# [ABOUT THIS TASK]
Please tally the lines in the records that include the word "bounding" and answer with the bare number.

# [INFORMATION SHOWN]

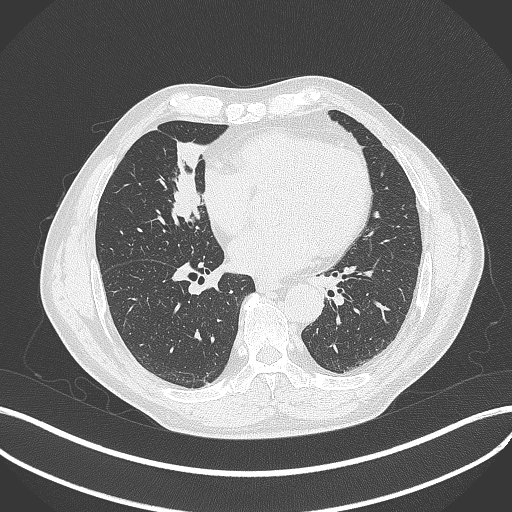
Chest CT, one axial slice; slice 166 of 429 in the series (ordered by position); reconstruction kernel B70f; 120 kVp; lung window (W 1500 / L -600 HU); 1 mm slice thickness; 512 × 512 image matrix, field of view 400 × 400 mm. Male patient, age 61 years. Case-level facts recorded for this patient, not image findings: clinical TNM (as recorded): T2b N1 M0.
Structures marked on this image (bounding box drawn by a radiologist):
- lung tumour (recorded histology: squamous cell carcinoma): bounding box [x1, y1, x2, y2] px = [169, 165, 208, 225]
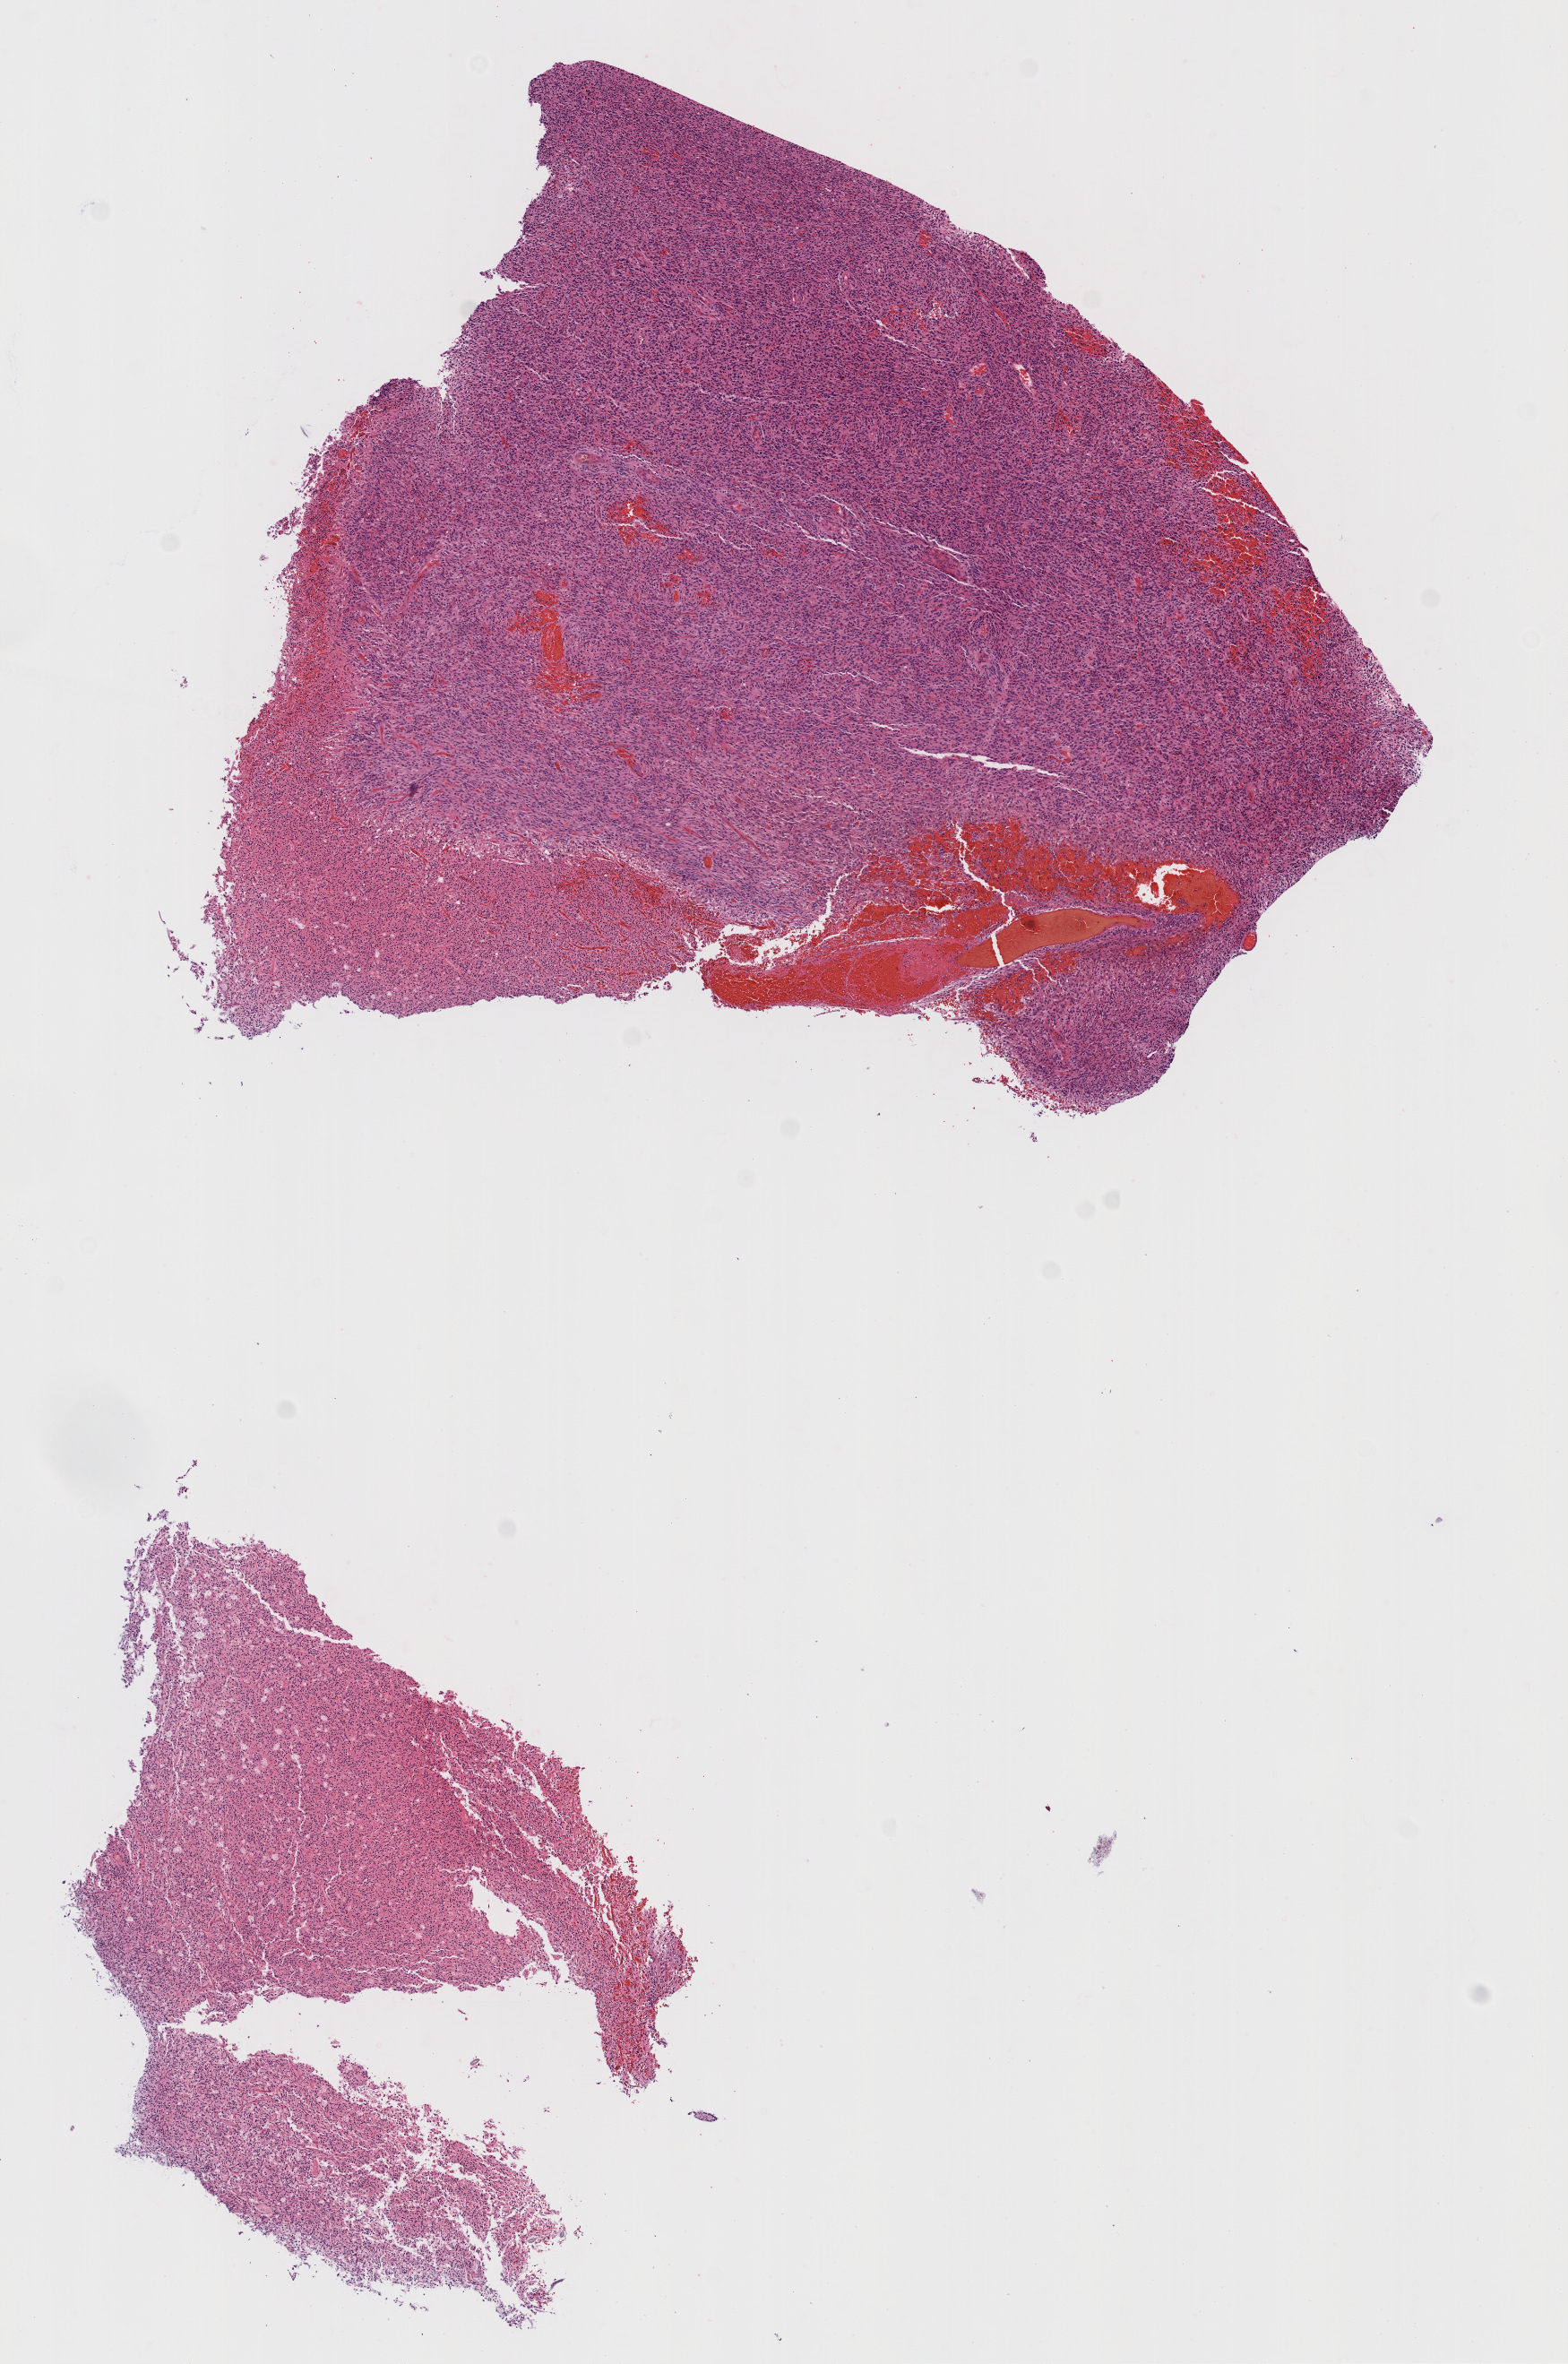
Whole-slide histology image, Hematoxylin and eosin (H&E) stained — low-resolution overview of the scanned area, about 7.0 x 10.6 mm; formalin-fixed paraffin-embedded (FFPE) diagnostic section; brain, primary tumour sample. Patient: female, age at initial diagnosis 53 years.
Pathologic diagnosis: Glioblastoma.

# [EXERCISE RESULT]
2